Hanna. Thrillingly shot action and chase sequences, with a perfect accompanying score [of the year for me] from The Chemical Brothers!
Saoirse Ronan turns in another stellar performance, leading the cast in fine style, and putting the action heroes of recent times to shame. Fierce and frightened, coming to grips with the [and her] world at large, Ronan demands your attention, even when the script loses some of its focus and runs astray. Eric Bana proved solid, Olivia Williams you can never go wrong with, and Cate Blanchett’s villainous, caricaturey turn was most entertaining, along with her oddly dressed, whistling minions.
The film runs just under two hours, but Joe Weight seems to have wanted to explore way too much of Hanna in this time. The fish-out-of-water humour got awkward fast, and Hanna’s “friend” had way too much screen time. There was at least 10-15 minutes of inanity that could have been cut, and took away from the film as a whole.
The first ever film score by The Chemical Brothers, and boy did it add an unbelievable amount. You feel the bad-ass energy of the action, escapes and chases, while the next minute you’re in Hanna’s child-like, innocent twinkly theme song. I’m by no means a fan of theirs, and don’t know how this stands in comparison to their other works, but in terms of doing what a score should do for a film, it worked so, so well.
The last Joe Wright film I saw was Atonement, and, well, the wonderfully captured violence is quite the departure from a period drama.
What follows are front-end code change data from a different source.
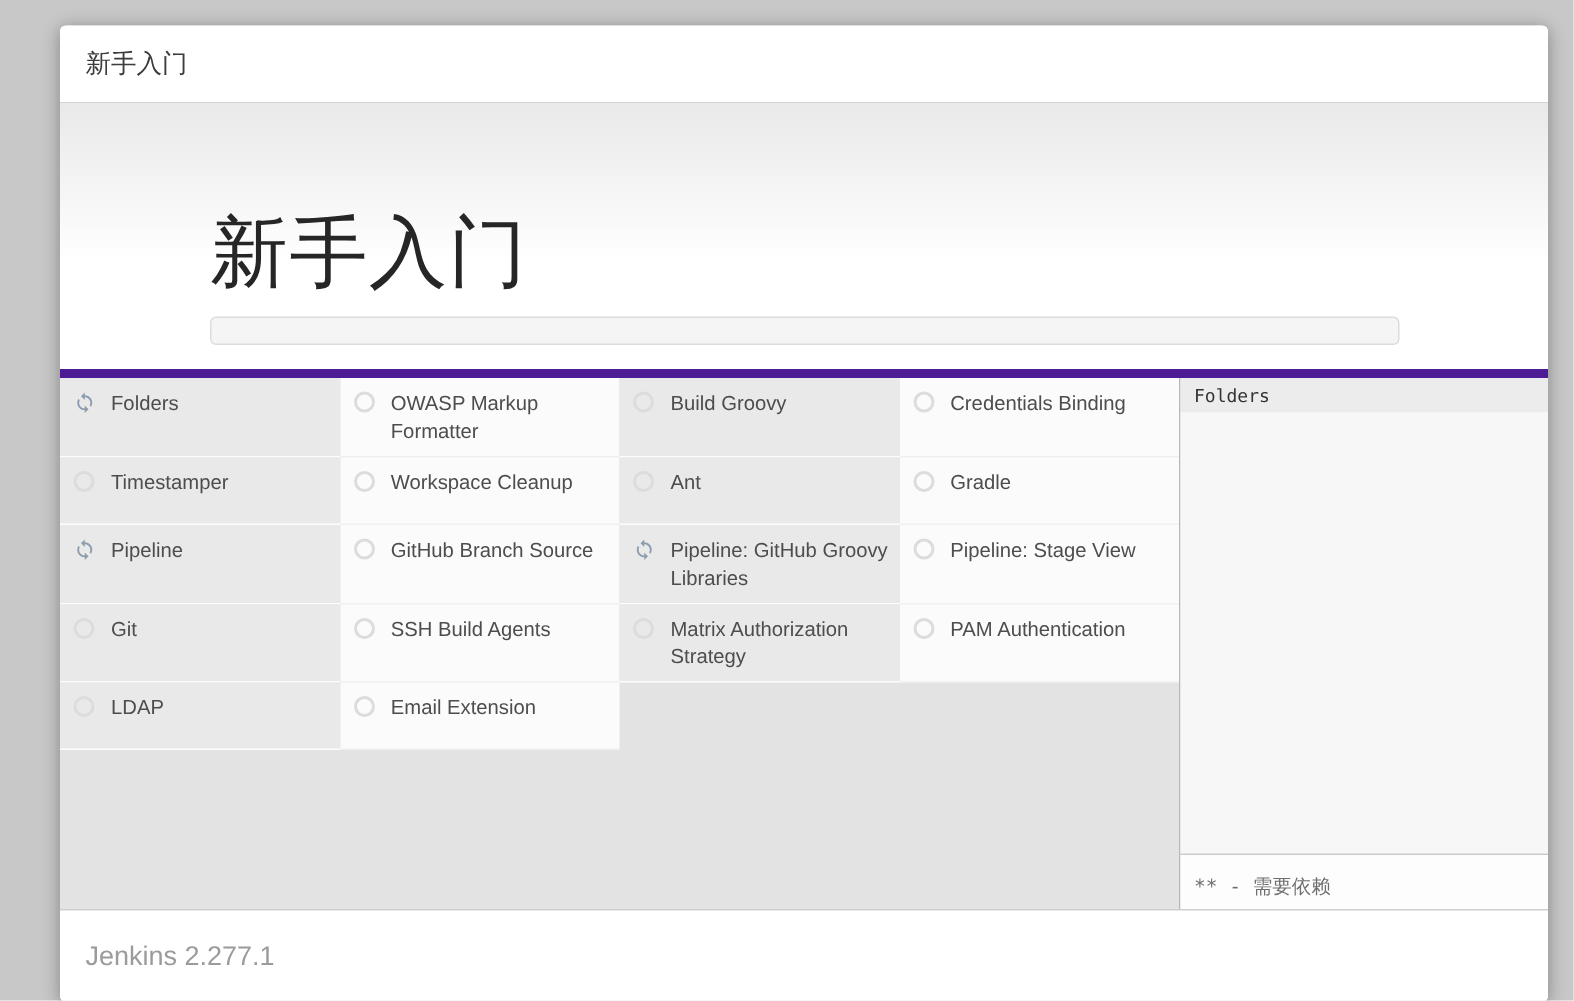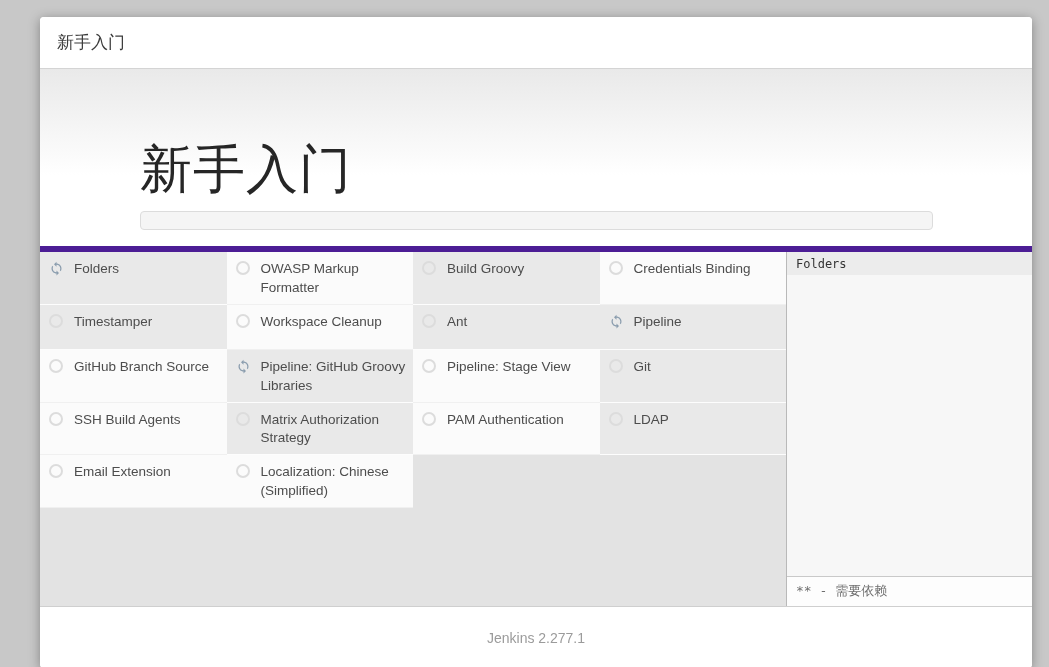--- a/index.html
+++ b/index.html
@@ -90,32 +90,31 @@
     background: #ececec;
     padding: 5px 9px 4px;
     font-family: "DejaVu Sans Mono", monospace;
     font-size: 12px; color: #333;
   }
   .log-body { flex: 1 1 auto; background: #f7f7f7; }
   .log-footnote {
     flex: 0 0 auto;
     border-top: 1px solid #c9c9c9;
     background: #fdfdfd;
-    padding: 5px 9px 6px;
+    padding: 12px 9px 6px;
     font-family: "DejaVu Sans Mono", monospace;
     font-size: 13px; color: #6e6e6e;
   }
   .card-footer {
     flex: 0 0 62px;
     border-top: 1px solid #cfcfcf;
     display: flex; align-items: center;
     padding: 0 17px;
-    font-size: 14px; color: #9b9b9b;
+    font-size: 18px; color: #9b9b9b;
     background: #fff;
-    justify-content: center;
   }
 </style>
 </head>
 <body>
 
 <div class="card">
 
   <div class="card-header">
     <span>新手入门</span>
   </div>
@@ -182,20 +181,27 @@
   </div>
 
   <div class="plugin-cell shaded">
     <span class="status-icon">
 
       <span class="icon-circle"></span>
     </span>
     <span class="plugin-label">Ant</span>
   </div>
 
+  <div class="plugin-cell plain">
+    <span class="status-icon">
+
+      <span class="icon-circle"></span>
+    </span>
+    <span class="plugin-label">Gradle</span>
+  </div>
 
   <div class="plugin-cell shaded installing">
     <span class="status-icon">
       <svg class="icon-sync" viewBox="0 0 24 24" aria-hidden="true">
         <path fill="#8b9dae" d="M12 4V1L8 5l4 4V6c3.31 0 6 2.69 6 6 0 1.01-.25 1.97-.7 2.8l1.46 1.46C19.54 15.03 20 13.57 20 12c0-4.42-3.58-8-8-8zm0 14c-3.31 0-6-2.69-6-6 0-1.01.25-1.97.7-2.8L5.24 7.74C4.46 8.97 4 10.43 4 12c0 4.42 3.58 8 8 8v3l4-4-4-4v3z"></path>
       </svg>
 
     </span>
     <span class="plugin-label">Pipeline</span>
   </div>
@@ -268,27 +274,20 @@
 
   <div class="plugin-cell plain">
     <span class="status-icon">
 
       <span class="icon-circle"></span>
     </span>
     <span class="plugin-label">Email Extension</span>
   </div>
 
 
-  <div class="plugin-cell plain">
-    <span class="status-icon">
-
-      <span class="icon-circle"></span>
-    </span>
-    <span class="plugin-label">Localization: Chinese (Simplified)</span>
-  </div>
 </div>
       <div class="filler"></div>
     </div>
 
     <div class="log-panel">
       <div class="log-header">Folders</div>
       <div class="log-body"></div>
       <div class="log-footnote">** - 需要依赖</div>
     </div>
I felt the poetic, full-circle opening and closing credits a little too blatant, and he played heavily with the Grimm motif, bringing a kooky, fairytale-like surrealism to the film at times; I think it worked for the most part, and did especially love that scene with Blanchett appearing out of the darkness from the Big Bad Wolf’s mouth!
Is it too much to ask for a sequel? The “program” wasn’t limited to her, after all, and it could morph into a much tighter, darker affair.